PD-1 Targeted Antibody Lambrolizumab Receives FDA Breakthrough Designation
Lambrolizumab, an investigational antibody designed to target the programmed death-1 (PD-1) pathway in patients with melanoma, received a breakthrough therapy designation from the FDA after promising results from a small single-arm study.
Gary Gilliland, MD, PhD
Lambrolizumab, an investigational antibody designed to target the programmed death-1 (PD-1) pathway in patients with melanoma, received a breakthrough therapy designation from the FDA after promising results from a small single-arm study.
The PD-1 pathway has been of considerable interest to researchers developing therapies to treat melanoma and other tumor types. The PD-1 receptor is expressed on the surface of activated T cells and binds to ligands on the surface of antigen-presenting cells (PD-L1 and PD-L2), an interaction that causes the T cells to switch off. Cancer cells express high levels of PD-L1 on their surface to gain control of the PD-1 pathway and cause T cells to switch off, rendering them unable to enter the tumor microenvironment and generate an antitumor response.
Developed by Merck, lambrolizumab, formerly known as MK-3475, is a humanized monoclonal IgG4 antibody that acts against PD-1. In the results of a phase I trial that were presented at the American Society of Clinical Oncology (ASCO) annual meeting in 2012, the antibody was studied in nine patients with a variety of tumor types, including two patients with melanoma. The drug was well-tolerated and generated antitumor activity in three different doses.

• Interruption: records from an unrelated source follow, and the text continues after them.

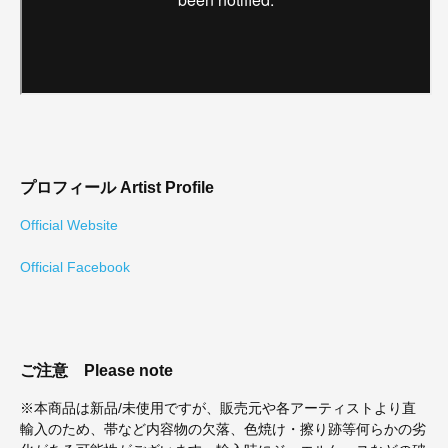
プロフィール
Artist Profile
Official Website
Official Facebook
ご注意
Please note
※本商品は新品/未使用ですが、販売元や各アーティストより直
輸入のため、帯など内容物の欠落、色焼け・擦り跡等何らかの劣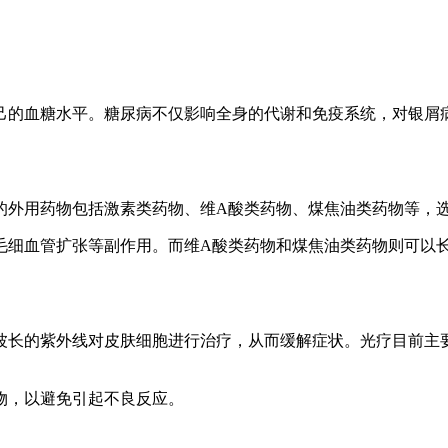
己的血糖水平。糖尿病不仅影响全身的代谢和免疫系统，对银屑
的外用药物包括激素类药物、维A酸类药物、煤焦油类药物等，
毛细血管扩张等副作用。而维A酸类药物和煤焦油类药物则可以
长的紫外线对皮肤细胞进行治疗，从而缓解症状。光疗目前主要有
物，以避免引起不良反应。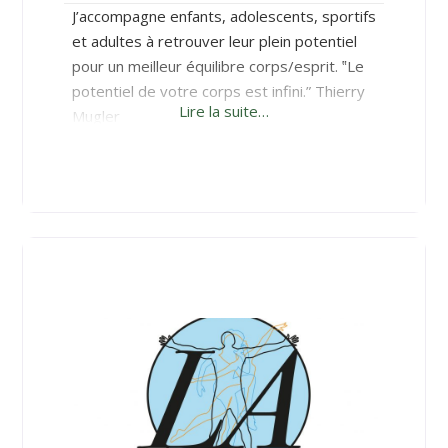
J’accompagne enfants, adolescents, sportifs
et adultes à retrouver leur plein potentiel
pour un meilleur équilibre corps/esprit. ‟Le
potentiel de votre corps est infini.” Thierry
Lire la suite…
Mugler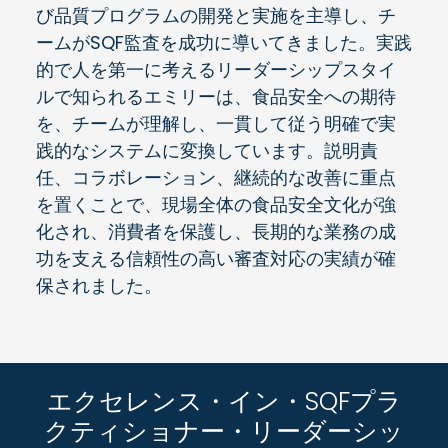
び品質プログラムの開発と実施を主導し、チ
ームがSQF監査を成功に導いてきました。実践
的で人を第一に考えるリーダーシップスタイ
ルで知られるエミリーは、食品安全への期待
を、チームが理解し、一貫して従う明確で実
践的なシステムに変換しています。説明責
任、コラボレーション、継続的な改善に重点
を置くことで、現場全体の食品安全文化が強
化され、消費者を保護し、長期的な業務の成
功を支える信頼性の高い審査対応の実績が確
保されました。
エクセレンス・イン・SQFプラ
クティショナー・リーダーシッ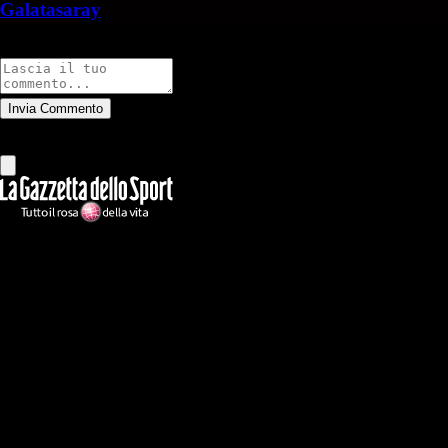
Galatasaray
Commenti
Invia Commento
Tutti
Leggi altri commenti
Ilmilanista.it
Testata giornalistica autorizzazione tribunale di Roma iscritta con il
n°78 con delibera del 12/04/2018. Direttore Responsabile: Stefano
Benedetti
Il sito IlMilanista.it di titolarità di Geo Editrice S.r.l. con sede in Roma,
via Bomarzo 34, C.F./PI 09724341004, è affiliato al network Gazzanet
di RCS Mediagroup S.p.a.. Unico responsabile dei contenuti (testi,
foto, video e grafiche) è Geo Editrice; per ogni comunicazione avente
ad oggetto i contenuti del Sito scrivere a info@geoeditrice.it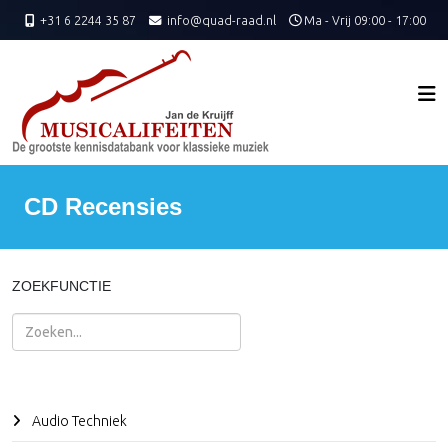
+31 6 2244 35 87
info@quad-raad.nl
Ma - Vrij 09:00 - 17:00
CD Recensies
ZOEKFUNCTIE
Zoeken
Audio Techniek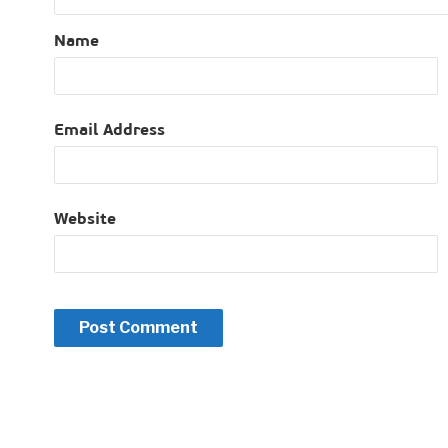
Name
Email Address
Website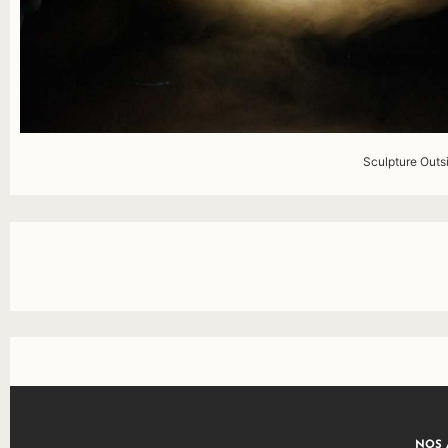
Sculpture Outs
NOS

In November, Merck reported interim results from a phase IB study. At that point, the investigators had collected data on 85 of 132 patients enrolled in the single-arm study. A total of 43 patients (51%) showed an objective anti-tumor response, with 8 patients (9%) showing a complete response at or after an assessment performed at 12 weeks. The investigators also reported that 11 of 27 patients (41%) who had been previously treated with ipilimumab monotherapy for late-stage melanoma showed an objective antitumor response.
In general, MK-3475 was well-tolerated, with the most common adverse events including fatigue, rash, diarrhea, nausea, cough, joint pain, fever, and itching. Seven grade 3/4 events were reported as potentially immune-related.
The FDA initiated breakthrough designation earlier this year. This designation can be assigned to drugs that are designed to treat a life-threatening condition and demonstrate a substantial improvement over existing therapies. Drugs that receive the designation can receive an expedited review process, since the designation allows for more meetings between the FDA and the manufacturer during the development process, requires fewer patients for clinical trials, and reduces the amount of time required for these trials. Merck can still submit lambrolizumab for fast-track designation, accelerated approval, and priority review.
“We are pleased that the FDA has designated lambrolizumab a breakthrough therapy for patients with advanced melanoma,” said Gary Gilliland, MD, PhD, senior vice president and Oncology franchise head at Merck Research Laboratories, in a statement. “The FDA’s decision to place lambrolizumab in a category that may enable expedited development and review is an important milestone for Merck as we advance ongoing programs in multiple cancer indications.”